▸ Excerpted records
◇ ◇ ◇ ◇ ◇ ◇ ◇

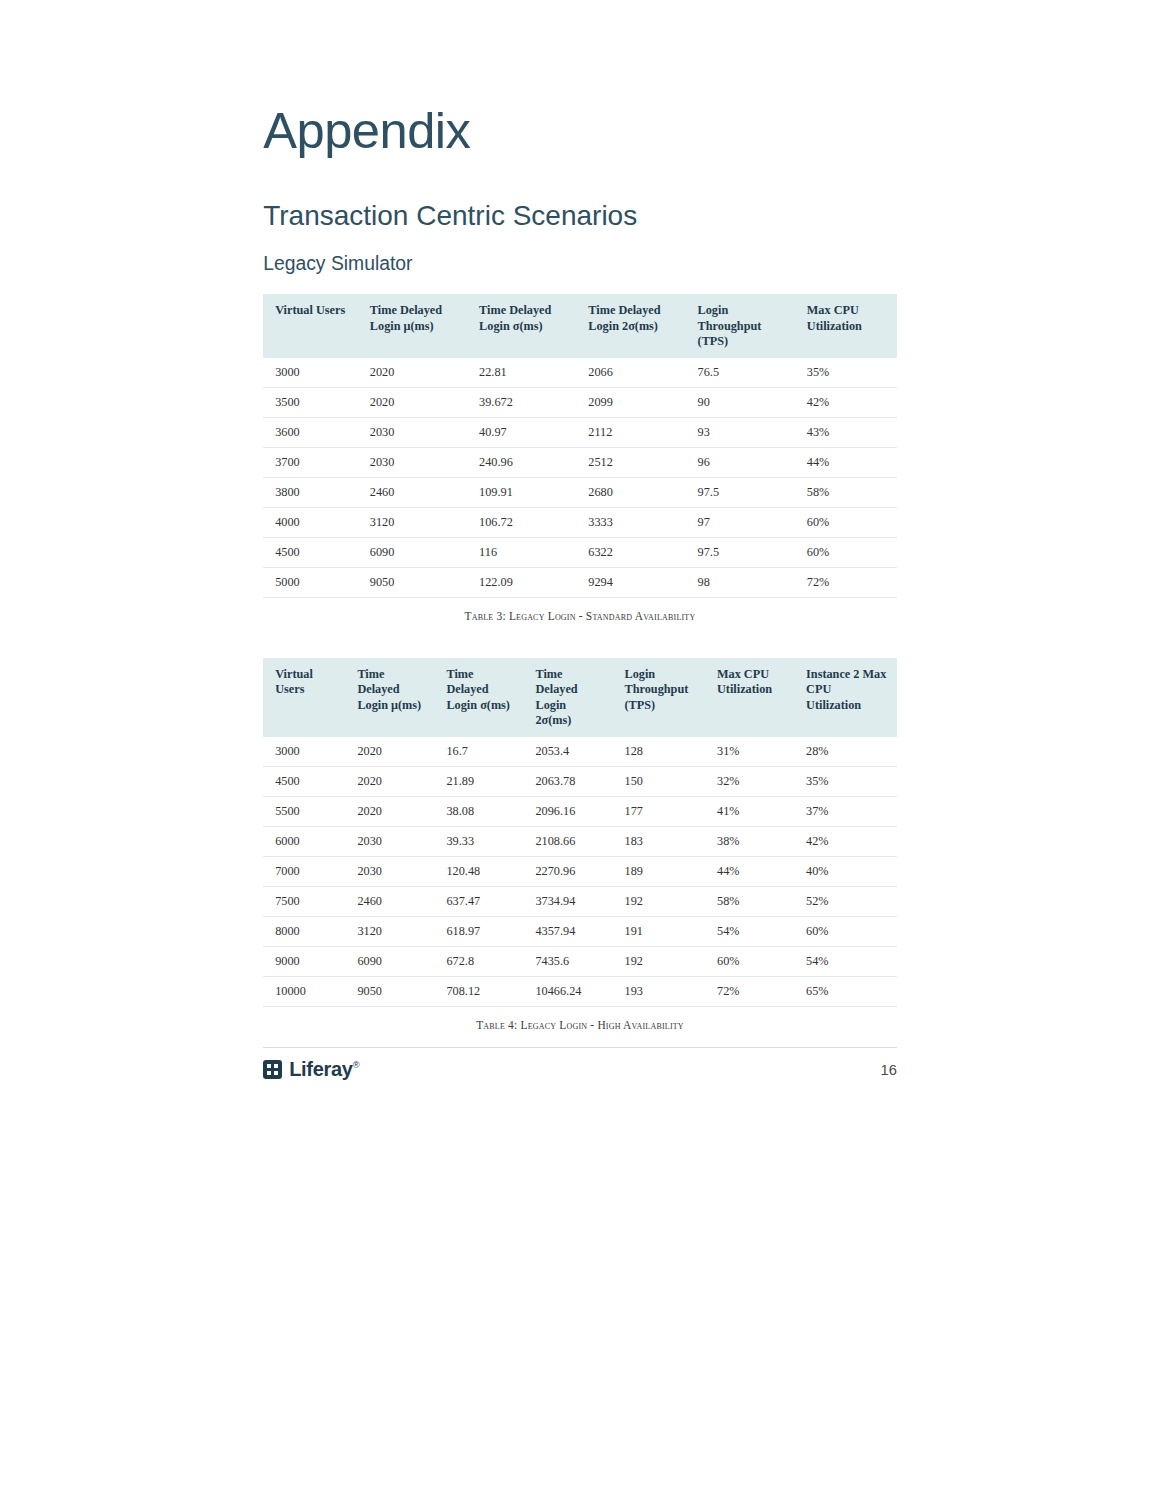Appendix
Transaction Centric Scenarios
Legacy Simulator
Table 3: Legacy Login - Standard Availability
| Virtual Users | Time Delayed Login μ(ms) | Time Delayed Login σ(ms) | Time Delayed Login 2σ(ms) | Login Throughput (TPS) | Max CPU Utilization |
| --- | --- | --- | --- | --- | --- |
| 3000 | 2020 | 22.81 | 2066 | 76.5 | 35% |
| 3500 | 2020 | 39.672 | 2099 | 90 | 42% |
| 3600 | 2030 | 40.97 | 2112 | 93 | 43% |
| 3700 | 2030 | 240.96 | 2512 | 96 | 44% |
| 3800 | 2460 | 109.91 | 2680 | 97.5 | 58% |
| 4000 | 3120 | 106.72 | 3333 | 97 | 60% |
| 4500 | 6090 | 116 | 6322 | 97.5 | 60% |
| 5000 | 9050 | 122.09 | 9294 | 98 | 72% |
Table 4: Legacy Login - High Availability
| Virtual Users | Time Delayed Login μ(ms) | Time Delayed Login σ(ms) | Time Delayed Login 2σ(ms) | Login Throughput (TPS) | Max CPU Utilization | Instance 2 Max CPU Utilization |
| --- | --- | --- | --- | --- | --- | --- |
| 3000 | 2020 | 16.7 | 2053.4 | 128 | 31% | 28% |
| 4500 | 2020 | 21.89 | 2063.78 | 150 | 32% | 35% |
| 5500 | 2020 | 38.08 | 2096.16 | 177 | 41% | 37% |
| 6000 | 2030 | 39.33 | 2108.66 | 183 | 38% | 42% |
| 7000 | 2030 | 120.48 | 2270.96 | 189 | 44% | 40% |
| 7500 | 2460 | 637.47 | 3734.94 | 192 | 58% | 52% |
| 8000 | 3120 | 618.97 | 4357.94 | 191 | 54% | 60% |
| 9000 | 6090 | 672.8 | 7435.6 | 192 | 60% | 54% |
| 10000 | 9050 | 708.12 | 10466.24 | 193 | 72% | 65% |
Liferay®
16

◇ ◇ ◇ ◇ ◇ ◇ ◇

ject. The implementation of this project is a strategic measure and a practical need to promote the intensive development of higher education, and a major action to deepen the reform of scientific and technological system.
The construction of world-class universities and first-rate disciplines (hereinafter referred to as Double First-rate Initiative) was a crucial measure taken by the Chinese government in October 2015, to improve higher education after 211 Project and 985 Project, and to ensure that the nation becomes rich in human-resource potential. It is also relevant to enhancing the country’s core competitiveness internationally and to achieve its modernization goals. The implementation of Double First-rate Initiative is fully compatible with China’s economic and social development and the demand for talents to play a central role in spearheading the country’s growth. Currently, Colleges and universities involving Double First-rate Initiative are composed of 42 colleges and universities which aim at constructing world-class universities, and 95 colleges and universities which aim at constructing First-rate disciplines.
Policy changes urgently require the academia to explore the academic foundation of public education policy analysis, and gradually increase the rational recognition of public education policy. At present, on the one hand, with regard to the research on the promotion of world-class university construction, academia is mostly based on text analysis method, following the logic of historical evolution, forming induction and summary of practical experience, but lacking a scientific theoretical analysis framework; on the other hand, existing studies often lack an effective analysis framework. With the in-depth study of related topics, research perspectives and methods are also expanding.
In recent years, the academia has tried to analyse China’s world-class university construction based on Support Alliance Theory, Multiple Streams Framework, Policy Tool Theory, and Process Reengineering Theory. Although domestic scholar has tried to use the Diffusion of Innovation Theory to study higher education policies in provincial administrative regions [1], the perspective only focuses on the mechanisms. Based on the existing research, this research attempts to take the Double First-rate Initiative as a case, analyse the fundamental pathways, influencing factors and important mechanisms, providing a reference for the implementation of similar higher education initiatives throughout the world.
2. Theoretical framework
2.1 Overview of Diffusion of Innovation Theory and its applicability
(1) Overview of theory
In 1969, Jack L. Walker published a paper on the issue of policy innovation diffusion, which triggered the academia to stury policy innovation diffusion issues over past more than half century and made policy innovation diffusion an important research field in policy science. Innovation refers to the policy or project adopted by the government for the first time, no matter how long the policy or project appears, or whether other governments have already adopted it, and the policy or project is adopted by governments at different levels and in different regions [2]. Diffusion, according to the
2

◇ ◇ ◇ ◇ ◇ ◇ ◇

The number of lines in the data that hold "Table" is all that should be given.

▸ Exercise result
2